(Page-level text extractions)

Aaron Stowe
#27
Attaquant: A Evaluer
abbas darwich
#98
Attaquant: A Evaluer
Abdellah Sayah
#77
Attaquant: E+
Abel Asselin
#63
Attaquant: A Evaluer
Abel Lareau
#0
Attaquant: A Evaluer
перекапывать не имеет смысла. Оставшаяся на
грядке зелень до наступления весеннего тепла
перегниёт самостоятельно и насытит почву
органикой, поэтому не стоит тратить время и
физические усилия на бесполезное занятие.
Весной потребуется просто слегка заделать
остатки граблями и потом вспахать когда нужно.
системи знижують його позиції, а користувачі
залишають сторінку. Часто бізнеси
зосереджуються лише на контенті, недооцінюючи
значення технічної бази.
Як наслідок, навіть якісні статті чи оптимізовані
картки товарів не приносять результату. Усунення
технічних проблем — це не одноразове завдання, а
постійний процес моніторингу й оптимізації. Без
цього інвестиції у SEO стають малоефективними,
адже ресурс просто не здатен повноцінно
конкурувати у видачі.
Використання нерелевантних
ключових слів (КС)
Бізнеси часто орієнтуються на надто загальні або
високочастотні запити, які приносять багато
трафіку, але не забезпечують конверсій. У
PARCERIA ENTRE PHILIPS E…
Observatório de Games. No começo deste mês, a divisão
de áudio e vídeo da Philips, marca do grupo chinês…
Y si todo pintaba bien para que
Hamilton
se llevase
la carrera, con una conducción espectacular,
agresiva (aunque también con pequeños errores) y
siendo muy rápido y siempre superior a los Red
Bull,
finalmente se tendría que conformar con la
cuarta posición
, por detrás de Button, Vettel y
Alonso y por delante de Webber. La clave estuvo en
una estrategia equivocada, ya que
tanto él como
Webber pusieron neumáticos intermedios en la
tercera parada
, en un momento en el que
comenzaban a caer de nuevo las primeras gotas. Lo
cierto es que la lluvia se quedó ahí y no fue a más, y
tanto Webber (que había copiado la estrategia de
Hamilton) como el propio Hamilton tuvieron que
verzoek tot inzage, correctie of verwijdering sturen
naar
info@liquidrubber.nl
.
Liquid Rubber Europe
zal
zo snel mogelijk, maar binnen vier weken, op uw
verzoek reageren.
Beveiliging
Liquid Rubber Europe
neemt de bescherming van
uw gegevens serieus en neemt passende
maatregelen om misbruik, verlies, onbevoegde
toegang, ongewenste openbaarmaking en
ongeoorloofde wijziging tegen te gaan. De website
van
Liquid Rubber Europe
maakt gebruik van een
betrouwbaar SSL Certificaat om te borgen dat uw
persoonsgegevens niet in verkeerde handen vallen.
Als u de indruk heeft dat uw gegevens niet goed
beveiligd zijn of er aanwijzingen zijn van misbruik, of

### Task details
In the records, how many lines hold the word "misbruik"? Answer with the number and no other words.

### Solution for this problem
2